Top of Supplied entries

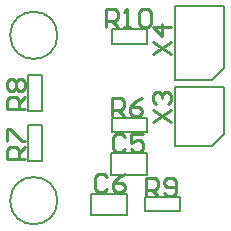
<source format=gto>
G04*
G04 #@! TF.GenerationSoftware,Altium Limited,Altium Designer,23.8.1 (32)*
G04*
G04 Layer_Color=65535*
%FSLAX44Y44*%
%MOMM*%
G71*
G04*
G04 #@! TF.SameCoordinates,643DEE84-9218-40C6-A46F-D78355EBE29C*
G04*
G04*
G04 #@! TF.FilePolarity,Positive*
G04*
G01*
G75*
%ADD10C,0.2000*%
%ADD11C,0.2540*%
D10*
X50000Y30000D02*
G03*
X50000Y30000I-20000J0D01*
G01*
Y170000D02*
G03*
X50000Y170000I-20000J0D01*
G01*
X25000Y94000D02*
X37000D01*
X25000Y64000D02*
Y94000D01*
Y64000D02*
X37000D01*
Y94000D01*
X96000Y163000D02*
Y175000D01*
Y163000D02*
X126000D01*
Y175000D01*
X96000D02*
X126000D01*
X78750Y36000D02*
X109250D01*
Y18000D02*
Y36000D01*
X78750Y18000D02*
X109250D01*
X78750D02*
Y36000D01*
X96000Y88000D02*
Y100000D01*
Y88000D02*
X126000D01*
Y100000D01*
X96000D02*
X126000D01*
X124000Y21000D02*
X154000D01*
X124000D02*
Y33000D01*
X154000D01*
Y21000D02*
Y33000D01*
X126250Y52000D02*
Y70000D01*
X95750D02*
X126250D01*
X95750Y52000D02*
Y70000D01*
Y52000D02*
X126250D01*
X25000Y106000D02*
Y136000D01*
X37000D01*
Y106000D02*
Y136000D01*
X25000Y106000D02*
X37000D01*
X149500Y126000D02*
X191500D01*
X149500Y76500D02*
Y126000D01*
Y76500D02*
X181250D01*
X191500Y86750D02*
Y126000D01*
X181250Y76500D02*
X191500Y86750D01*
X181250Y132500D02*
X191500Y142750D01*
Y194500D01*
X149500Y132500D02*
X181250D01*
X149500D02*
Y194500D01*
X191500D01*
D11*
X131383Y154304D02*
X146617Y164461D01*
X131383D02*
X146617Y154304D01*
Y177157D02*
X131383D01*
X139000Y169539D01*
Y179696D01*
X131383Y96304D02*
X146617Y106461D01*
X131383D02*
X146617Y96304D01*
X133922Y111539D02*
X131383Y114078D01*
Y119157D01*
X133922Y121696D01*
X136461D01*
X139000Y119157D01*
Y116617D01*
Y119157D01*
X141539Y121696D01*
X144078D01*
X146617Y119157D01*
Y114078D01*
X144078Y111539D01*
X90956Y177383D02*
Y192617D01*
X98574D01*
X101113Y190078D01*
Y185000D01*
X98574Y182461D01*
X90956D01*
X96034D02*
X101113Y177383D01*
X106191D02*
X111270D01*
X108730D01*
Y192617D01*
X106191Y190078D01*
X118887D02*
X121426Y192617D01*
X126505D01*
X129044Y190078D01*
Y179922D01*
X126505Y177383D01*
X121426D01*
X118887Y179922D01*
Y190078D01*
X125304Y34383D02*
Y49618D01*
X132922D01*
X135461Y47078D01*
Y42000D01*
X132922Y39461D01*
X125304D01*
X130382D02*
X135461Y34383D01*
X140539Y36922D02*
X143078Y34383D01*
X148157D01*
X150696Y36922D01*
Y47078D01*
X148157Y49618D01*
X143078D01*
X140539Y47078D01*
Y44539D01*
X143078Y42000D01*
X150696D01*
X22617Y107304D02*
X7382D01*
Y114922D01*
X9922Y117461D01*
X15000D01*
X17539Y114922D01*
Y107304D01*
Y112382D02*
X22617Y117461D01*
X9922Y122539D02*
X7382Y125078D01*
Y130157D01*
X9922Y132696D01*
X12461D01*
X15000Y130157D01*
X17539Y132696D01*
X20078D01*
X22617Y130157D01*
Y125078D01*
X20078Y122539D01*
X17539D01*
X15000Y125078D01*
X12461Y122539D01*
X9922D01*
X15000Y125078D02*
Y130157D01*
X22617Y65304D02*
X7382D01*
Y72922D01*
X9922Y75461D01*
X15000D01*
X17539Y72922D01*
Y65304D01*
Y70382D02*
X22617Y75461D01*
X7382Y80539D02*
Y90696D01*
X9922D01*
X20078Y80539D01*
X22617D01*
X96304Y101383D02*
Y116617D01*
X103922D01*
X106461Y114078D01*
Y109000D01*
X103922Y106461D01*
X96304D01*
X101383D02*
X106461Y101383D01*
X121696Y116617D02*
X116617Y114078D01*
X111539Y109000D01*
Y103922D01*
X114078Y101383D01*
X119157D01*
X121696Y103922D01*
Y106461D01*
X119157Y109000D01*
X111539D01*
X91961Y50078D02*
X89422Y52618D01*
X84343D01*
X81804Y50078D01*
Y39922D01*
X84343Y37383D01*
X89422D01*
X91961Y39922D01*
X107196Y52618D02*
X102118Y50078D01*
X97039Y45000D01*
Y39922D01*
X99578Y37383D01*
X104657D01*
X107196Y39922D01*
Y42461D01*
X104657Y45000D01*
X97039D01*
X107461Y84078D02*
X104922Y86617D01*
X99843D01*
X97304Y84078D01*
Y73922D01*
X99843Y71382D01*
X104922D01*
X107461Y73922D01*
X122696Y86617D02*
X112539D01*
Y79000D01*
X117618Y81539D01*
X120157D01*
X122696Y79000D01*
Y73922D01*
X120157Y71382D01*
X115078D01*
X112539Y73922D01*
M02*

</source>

Bottom of Supplied entries

What is required:
The data shown above must be printed again exactly, with no images included.

Response below:
<source format=gto>
G04*
G04 #@! TF.GenerationSoftware,Altium Limited,Altium Designer,23.8.1 (32)*
G04*
G04 Layer_Color=65535*
%FSLAX44Y44*%
%MOMM*%
G71*
G04*
G04 #@! TF.SameCoordinates,643DEE84-9218-40C6-A46F-D78355EBE29C*
G04*
G04*
G04 #@! TF.FilePolarity,Positive*
G04*
G01*
G75*
%ADD10C,0.2000*%
%ADD11C,0.2540*%
D10*
X50000Y30000D02*
G03*
X50000Y30000I-20000J0D01*
G01*
Y170000D02*
G03*
X50000Y170000I-20000J0D01*
G01*
X25000Y94000D02*
X37000D01*
X25000Y64000D02*
Y94000D01*
Y64000D02*
X37000D01*
Y94000D01*
X96000Y163000D02*
Y175000D01*
Y163000D02*
X126000D01*
Y175000D01*
X96000D02*
X126000D01*
X78750Y36000D02*
X109250D01*
Y18000D02*
Y36000D01*
X78750Y18000D02*
X109250D01*
X78750D02*
Y36000D01*
X96000Y88000D02*
Y100000D01*
Y88000D02*
X126000D01*
Y100000D01*
X96000D02*
X126000D01*
X124000Y21000D02*
X154000D01*
X124000D02*
Y33000D01*
X154000D01*
Y21000D02*
Y33000D01*
X126250Y52000D02*
Y70000D01*
X95750D02*
X126250D01*
X95750Y52000D02*
Y70000D01*
Y52000D02*
X126250D01*
X25000Y106000D02*
Y136000D01*
X37000D01*
Y106000D02*
Y136000D01*
X25000Y106000D02*
X37000D01*
X149500Y126000D02*
X191500D01*
X149500Y76500D02*
Y126000D01*
Y76500D02*
X181250D01*
X191500Y86750D02*
Y126000D01*
X181250Y76500D02*
X191500Y86750D01*
X181250Y132500D02*
X191500Y142750D01*
Y194500D01*
X149500Y132500D02*
X181250D01*
X149500D02*
Y194500D01*
X191500D01*
D11*
X131383Y154304D02*
X146617Y164461D01*
X131383D02*
X146617Y154304D01*
Y177157D02*
X131383D01*
X139000Y169539D01*
Y179696D01*
X131383Y96304D02*
X146617Y106461D01*
X131383D02*
X146617Y96304D01*
X133922Y111539D02*
X131383Y114078D01*
Y119157D01*
X133922Y121696D01*
X136461D01*
X139000Y119157D01*
Y116617D01*
Y119157D01*
X141539Y121696D01*
X144078D01*
X146617Y119157D01*
Y114078D01*
X144078Y111539D01*
X90956Y177383D02*
Y192617D01*
X98574D01*
X101113Y190078D01*
Y185000D01*
X98574Y182461D01*
X90956D01*
X96034D02*
X101113Y177383D01*
X106191D02*
X111270D01*
X108730D01*
Y192617D01*
X106191Y190078D01*
X118887D02*
X121426Y192617D01*
X126505D01*
X129044Y190078D01*
Y179922D01*
X126505Y177383D01*
X121426D01*
X118887Y179922D01*
Y190078D01*
X125304Y34383D02*
Y49618D01*
X132922D01*
X135461Y47078D01*
Y42000D01*
X132922Y39461D01*
X125304D01*
X130382D02*
X135461Y34383D01*
X140539Y36922D02*
X143078Y34383D01*
X148157D01*
X150696Y36922D01*
Y47078D01*
X148157Y49618D01*
X143078D01*
X140539Y47078D01*
Y44539D01*
X143078Y42000D01*
X150696D01*
X22617Y107304D02*
X7382D01*
Y114922D01*
X9922Y117461D01*
X15000D01*
X17539Y114922D01*
Y107304D01*
Y112382D02*
X22617Y117461D01*
X9922Y122539D02*
X7382Y125078D01*
Y130157D01*
X9922Y132696D01*
X12461D01*
X15000Y130157D01*
X17539Y132696D01*
X20078D01*
X22617Y130157D01*
Y125078D01*
X20078Y122539D01*
X17539D01*
X15000Y125078D01*
X12461Y122539D01*
X9922D01*
X15000Y125078D02*
Y130157D01*
X22617Y65304D02*
X7382D01*
Y72922D01*
X9922Y75461D01*
X15000D01*
X17539Y72922D01*
Y65304D01*
Y70382D02*
X22617Y75461D01*
X7382Y80539D02*
Y90696D01*
X9922D01*
X20078Y80539D01*
X22617D01*
X96304Y101383D02*
Y116617D01*
X103922D01*
X106461Y114078D01*
Y109000D01*
X103922Y106461D01*
X96304D01*
X101383D02*
X106461Y101383D01*
X121696Y116617D02*
X116617Y114078D01*
X111539Y109000D01*
Y103922D01*
X114078Y101383D01*
X119157D01*
X121696Y103922D01*
Y106461D01*
X119157Y109000D01*
X111539D01*
X91961Y50078D02*
X89422Y52618D01*
X84343D01*
X81804Y50078D01*
Y39922D01*
X84343Y37383D01*
X89422D01*
X91961Y39922D01*
X107196Y52618D02*
X102118Y50078D01*
X97039Y45000D01*
Y39922D01*
X99578Y37383D01*
X104657D01*
X107196Y39922D01*
Y42461D01*
X104657Y45000D01*
X97039D01*
X107461Y84078D02*
X104922Y86617D01*
X99843D01*
X97304Y84078D01*
Y73922D01*
X99843Y71382D01*
X104922D01*
X107461Y73922D01*
X122696Y86617D02*
X112539D01*
Y79000D01*
X117618Y81539D01*
X120157D01*
X122696Y79000D01*
Y73922D01*
X120157Y71382D01*
X115078D01*
X112539Y73922D01*
M02*

</source>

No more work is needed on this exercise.